If these morons “white hat” security researchers were smart, they would just post the information online and let these companies run around like chickens with their heads cut off and play damage control.
If I discovered a security hole, I would never inform the company of it. I would post it online, everywhere I could, and sit back and watch the company fall over themselves with the reality that they couldn’t blame me after I informed them of it.
How many times are these idiot security researchers going to learn that companies do not want you informing them of glitches in their software or their devices. They fix the holes and then blame you for “hacking” into their systems.
None of My kids will ever use their crap now
why well their name says it best UKNOW
Trust?
Why would anyone trust a third party (someone other than an MD or defense attorney) with proof of the faux pas that their children make in the early phase of their life.
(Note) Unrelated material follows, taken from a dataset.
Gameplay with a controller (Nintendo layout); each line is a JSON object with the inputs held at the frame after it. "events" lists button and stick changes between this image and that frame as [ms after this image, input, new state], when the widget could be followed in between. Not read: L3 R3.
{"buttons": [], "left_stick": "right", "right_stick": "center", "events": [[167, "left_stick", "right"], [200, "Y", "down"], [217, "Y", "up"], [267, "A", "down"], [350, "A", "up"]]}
This data can be used to blackmail them for their entire lives.
Re: Trust?
Evidently some parents trust a third party company more than their children. Sad.
This is why "responsible disclosure" is a fairy tale
There’s really no such thing, because companies continue to (a) lie (b) deny (c) disparage (d) ignore (e) threaten (f) litigate (g) censor (h) prosecute.
Given this environment, the best course of action is to anonymously disclose security bug/breach information with no advance warning. That at least avoids (c), (e), (f), (g), and (h).
Oh, and avoid this company like the plague, because if they’ve made one mistake this enormous, they’ve probably made more. And the next person who finds one of them is extremely unlikely to be so kind and generous.
Unauthorized Access?
If a person finds a poorly configured system and uses their neglect to access a database felt secure, how can they claim unauthorized access? They were responsible for te choice of software and configuration. The responsibility lies solely with the owner of the database. He used the configuration the organization set up to access the data. Had he used an independent program to access the database through external software tools, that’s hacking as hell.
Shoot the messenger!
"private database"
a “private database” that we configured that ANYONE who looked online could access all of the details from.
Look over there at the very bad man who told us that we fucked up & violated all of our customers trust. Do not question how we might be using this data to make more money, burn the bad man who exposed we are incapable of protecting our most important data…
They can’t protect a database, and you pay them to protect your kids… perhaps you should focus on that.
Defamation suit time
This may not be the researcher’s cup of tea, but a defamation suit seems in order against UKnow.
No vagueness needed here at all…just all those specific, FALSE insinuations not based on what is known publicly about the researcher.